As Khlong Muak Lek forms a valley between the surrounding hills, the original railway was forced to snake through the area in a large U shape as it passed the town to the east. As part of infrastructure work to upgrade the railway to double-track from 2016 to 2024, a 50 m-high viaduct—the first of its kind in Thailand—was built to cross over the valley and the town altogether. A new station was built 3 km west of the original location.

==Administration==
The district is divided into six sub-districts (tambons), which are further subdivided into 65 villages (mubans). Muak Lek itself has township status (thesaban tambon) and covers parts of tambons Muak Lek and Mittraphap. There are six tambon administrative organizations (TAO).
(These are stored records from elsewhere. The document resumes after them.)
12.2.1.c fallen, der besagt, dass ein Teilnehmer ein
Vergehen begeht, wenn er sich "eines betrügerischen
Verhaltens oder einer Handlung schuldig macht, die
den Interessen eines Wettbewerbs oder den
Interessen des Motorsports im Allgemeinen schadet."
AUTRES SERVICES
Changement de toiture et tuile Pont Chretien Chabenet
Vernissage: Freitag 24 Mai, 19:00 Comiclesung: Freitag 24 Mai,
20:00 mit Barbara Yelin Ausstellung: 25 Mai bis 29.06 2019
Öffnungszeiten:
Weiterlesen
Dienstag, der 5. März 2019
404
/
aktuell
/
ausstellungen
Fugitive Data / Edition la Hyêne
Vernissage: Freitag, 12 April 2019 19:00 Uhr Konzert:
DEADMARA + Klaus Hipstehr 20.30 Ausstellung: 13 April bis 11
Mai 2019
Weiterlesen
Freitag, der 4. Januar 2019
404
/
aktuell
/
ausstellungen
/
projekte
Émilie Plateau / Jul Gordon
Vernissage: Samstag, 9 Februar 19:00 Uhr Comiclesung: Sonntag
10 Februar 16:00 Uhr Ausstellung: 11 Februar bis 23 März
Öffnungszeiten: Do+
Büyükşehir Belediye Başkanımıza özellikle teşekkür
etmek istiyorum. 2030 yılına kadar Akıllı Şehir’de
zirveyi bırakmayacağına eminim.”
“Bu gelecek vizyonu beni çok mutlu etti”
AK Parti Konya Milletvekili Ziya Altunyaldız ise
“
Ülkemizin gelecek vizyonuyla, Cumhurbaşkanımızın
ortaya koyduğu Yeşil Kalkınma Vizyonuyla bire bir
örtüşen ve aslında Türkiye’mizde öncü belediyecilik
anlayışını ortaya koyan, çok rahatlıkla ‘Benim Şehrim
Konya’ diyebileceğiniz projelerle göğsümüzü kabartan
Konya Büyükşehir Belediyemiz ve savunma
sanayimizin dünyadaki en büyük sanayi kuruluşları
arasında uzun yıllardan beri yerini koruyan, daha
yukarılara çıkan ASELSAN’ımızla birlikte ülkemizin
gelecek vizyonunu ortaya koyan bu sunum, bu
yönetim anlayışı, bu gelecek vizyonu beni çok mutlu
| No. | Name | Thai name | Villages | Pop. |
|---|---|---|---|---|
| 1. | Muak Lek | มวกเหล็ก | 13 | 9,925 |
| 2. | Mittraphap | มิตรภาพ | 10 | 10,448 |
| 4. | Nong Yang Suea | หนองย่างเสือ | 14 | 6,318 |
| 5. | Lam Somphung | ลำสมพุง | 10 | 4,468 |
| 7. | Lam Phaya Klang | ลำพญากลาง | 18 | 11,305 |
| 9. | Sap Sanun | ซับสนุ่น | 15 | 7,108 |

The missing numbers 3, 6 and 8 were the tambon which now forms Wang Muang.